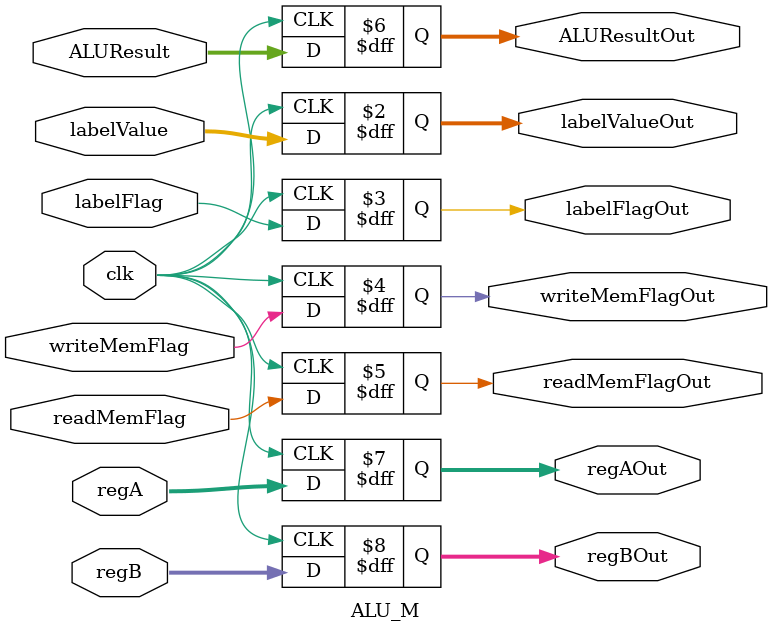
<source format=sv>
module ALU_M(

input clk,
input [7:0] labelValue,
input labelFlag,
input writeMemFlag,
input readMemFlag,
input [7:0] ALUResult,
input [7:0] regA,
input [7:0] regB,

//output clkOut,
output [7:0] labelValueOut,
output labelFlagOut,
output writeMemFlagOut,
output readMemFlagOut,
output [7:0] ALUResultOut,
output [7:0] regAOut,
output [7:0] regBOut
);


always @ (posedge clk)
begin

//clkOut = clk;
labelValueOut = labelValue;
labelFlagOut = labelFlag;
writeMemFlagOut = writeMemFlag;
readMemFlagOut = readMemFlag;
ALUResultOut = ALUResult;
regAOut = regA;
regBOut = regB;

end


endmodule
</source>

==

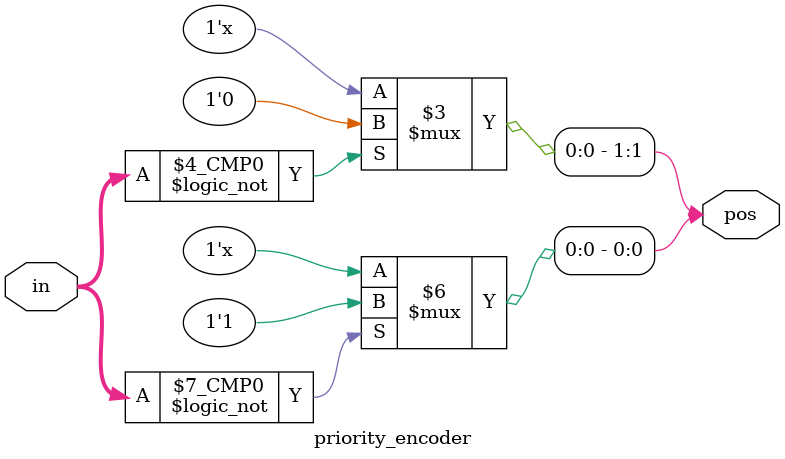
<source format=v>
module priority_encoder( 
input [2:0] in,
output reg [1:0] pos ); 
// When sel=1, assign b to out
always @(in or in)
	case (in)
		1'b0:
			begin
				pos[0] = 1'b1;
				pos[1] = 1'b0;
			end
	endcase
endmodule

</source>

**TASK DIRECTIONS:** The answer must be every line from the records above that contains the word "writeMemFlagOut", copied in full.

**TASK RESPONSE:**
output writeMemFlagOut,
writeMemFlagOut = writeMemFlag;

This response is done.